[Start of Attachment]

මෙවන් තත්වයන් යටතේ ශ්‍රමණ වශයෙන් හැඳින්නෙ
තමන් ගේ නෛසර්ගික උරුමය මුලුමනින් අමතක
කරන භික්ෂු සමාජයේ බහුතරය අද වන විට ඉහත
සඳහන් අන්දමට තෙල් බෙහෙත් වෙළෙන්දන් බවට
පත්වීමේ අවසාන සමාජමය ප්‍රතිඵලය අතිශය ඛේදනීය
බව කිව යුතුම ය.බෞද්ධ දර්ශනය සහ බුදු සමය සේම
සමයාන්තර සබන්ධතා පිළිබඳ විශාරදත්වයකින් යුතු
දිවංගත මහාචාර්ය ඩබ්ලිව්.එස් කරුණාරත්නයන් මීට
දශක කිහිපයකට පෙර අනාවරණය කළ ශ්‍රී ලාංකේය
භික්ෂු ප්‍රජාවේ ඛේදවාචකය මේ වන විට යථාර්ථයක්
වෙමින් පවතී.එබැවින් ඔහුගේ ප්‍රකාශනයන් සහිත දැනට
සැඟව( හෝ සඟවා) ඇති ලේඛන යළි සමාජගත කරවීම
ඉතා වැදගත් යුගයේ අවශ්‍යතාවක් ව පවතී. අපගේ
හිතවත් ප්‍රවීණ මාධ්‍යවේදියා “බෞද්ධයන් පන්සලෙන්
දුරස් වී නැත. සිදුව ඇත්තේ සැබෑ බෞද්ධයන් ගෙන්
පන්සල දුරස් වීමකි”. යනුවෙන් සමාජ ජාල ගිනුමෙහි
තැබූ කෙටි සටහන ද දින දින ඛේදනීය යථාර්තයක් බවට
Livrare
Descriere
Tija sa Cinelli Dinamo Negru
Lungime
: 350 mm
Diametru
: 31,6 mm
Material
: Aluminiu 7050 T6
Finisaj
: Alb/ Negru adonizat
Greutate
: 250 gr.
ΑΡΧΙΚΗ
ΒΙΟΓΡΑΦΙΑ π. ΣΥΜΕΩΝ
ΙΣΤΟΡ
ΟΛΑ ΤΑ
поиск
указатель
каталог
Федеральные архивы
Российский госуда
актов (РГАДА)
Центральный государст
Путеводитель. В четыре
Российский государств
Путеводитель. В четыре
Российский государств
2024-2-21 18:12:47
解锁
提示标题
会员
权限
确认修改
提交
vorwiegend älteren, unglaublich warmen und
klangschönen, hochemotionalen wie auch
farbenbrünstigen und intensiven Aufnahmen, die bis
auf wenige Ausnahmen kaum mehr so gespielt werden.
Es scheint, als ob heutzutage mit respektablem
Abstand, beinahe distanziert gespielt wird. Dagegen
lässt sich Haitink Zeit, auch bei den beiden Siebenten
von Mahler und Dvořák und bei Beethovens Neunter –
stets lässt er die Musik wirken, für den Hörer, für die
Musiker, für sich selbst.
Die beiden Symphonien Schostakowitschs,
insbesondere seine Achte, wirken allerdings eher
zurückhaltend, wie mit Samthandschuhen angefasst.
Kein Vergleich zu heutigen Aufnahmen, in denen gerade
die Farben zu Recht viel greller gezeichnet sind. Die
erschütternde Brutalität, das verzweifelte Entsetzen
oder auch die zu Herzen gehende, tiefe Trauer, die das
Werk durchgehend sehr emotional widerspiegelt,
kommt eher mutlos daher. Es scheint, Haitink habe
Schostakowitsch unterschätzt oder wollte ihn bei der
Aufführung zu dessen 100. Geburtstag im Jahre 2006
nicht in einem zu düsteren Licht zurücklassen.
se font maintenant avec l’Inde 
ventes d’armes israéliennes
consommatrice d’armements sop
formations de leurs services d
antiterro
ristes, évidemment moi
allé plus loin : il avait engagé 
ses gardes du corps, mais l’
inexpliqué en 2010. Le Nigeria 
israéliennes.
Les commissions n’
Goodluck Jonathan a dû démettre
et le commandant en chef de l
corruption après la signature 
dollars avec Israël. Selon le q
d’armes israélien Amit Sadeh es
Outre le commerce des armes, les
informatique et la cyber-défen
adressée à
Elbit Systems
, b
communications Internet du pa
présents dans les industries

[End of Attachment]

> WORK TO COMPLETE: All that is needed is the material, repeated exactly.

> SOLVED PROBLEM:
මෙවන් තත්වයන් යටතේ ශ්‍රමණ වශයෙන් හැඳින්නෙ
තමන් ගේ නෛසර්ගික උරුමය මුලුමනින් අමතක
කරන භික්ෂු සමාජයේ බහුතරය අද වන විට ඉහත
සඳහන් අන්දමට තෙල් බෙහෙත් වෙළෙන්දන් බවට
පත්වීමේ අවසාන සමාජමය ප්‍රතිඵලය අතිශය ඛේදනීය
බව කිව යුතුම ය.බෞද්ධ දර්ශනය සහ බුදු සමය සේම
සමයාන්තර සබන්ධතා පිළිබඳ විශාරදත්වයකින් යුතු
දිවංගත මහාචාර්ය ඩබ්ලිව්.එස් කරුණාරත්නයන් මීට
දශක කිහිපයකට පෙර අනාවරණය කළ ශ්‍රී ලාංකේය
භික්ෂු ප්‍රජාවේ ඛේදවාචකය මේ වන විට යථාර්ථයක්
වෙමින් පවතී.එබැවින් ඔහුගේ ප්‍රකාශනයන් සහිත දැනට
සැඟව( හෝ සඟවා) ඇති ලේඛන යළි සමාජගත කරවීම
ඉතා වැදගත් යුගයේ අවශ්‍යතාවක් ව පවතී. අපගේ
හිතවත් ප්‍රවීණ මාධ්‍යවේදියා “බෞද්ධයන් පන්සලෙන්
දුරස් වී නැත. සිදුව ඇත්තේ සැබෑ බෞද්ධයන් ගෙන්
පන්සල දුරස් වීමකි”. යනුවෙන් සමාජ ජාල ගිනුමෙහි
තැබූ කෙටි සටහන ද දින දින ඛේදනීය යථාර්තයක් බවට
Livrare
Descriere
Tija sa Cinelli Dinamo Negru
Lungime
: 350 mm
Diametru
: 31,6 mm
Material
: Aluminiu 7050 T6
Finisaj
: Alb/ Negru adonizat
Greutate
: 250 gr.
ΑΡΧΙΚΗ
ΒΙΟΓΡΑΦΙΑ π. ΣΥΜΕΩΝ
ΙΣΤΟΡ
ΟΛΑ ΤΑ
поиск
указатель
каталог
Федеральные архивы
Российский госуда
актов (РГАДА)
Центральный государст
Путеводитель. В четыре
Российский государств
Путеводитель. В четыре
Российский государств
2024-2-21 18:12:47
解锁
提示标题
会员
权限
确认修改
提交
vorwiegend älteren, unglaublich warmen und
klangschönen, hochemotionalen wie auch
farbenbrünstigen und intensiven Aufnahmen, die bis
auf wenige Ausnahmen kaum mehr so gespielt werden.
Es scheint, als ob heutzutage mit respektablem
Abstand, beinahe distanziert gespielt wird. Dagegen
lässt sich Haitink Zeit, auch bei den beiden Siebenten
von Mahler und Dvořák und bei Beethovens Neunter –
stets lässt er die Musik wirken, für den Hörer, für die
Musiker, für sich selbst.
Die beiden Symphonien Schostakowitschs,
insbesondere seine Achte, wirken allerdings eher
zurückhaltend, wie mit Samthandschuhen angefasst.
Kein Vergleich zu heutigen Aufnahmen, in denen gerade
die Farben zu Recht viel greller gezeichnet sind. Die
erschütternde Brutalität, das verzweifelte Entsetzen
oder auch die zu Herzen gehende, tiefe Trauer, die das
Werk durchgehend sehr emotional widerspiegelt,
kommt eher mutlos daher. Es scheint, Haitink habe
Schostakowitsch unterschätzt oder wollte ihn bei der
Aufführung zu dessen 100. Geburtstag im Jahre 2006
nicht in einem zu düsteren Licht zurücklassen.
se font maintenant avec l’Inde 
ventes d’armes israéliennes
consommatrice d’armements sop
formations de leurs services d
antiterro
ristes, évidemment moi
allé plus loin : il avait engagé 
ses gardes du corps, mais l’
inexpliqué en 2010. Le Nigeria 
israéliennes.
Les commissions n’
Goodluck Jonathan a dû démettre
et le commandant en chef de l
corruption après la signature 
dollars avec Israël. Selon le q
d’armes israélien Amit Sadeh es
Outre le commerce des armes, les
informatique et la cyber-défen
adressée à
Elbit Systems
, b
communications Internet du pa
présents dans les industries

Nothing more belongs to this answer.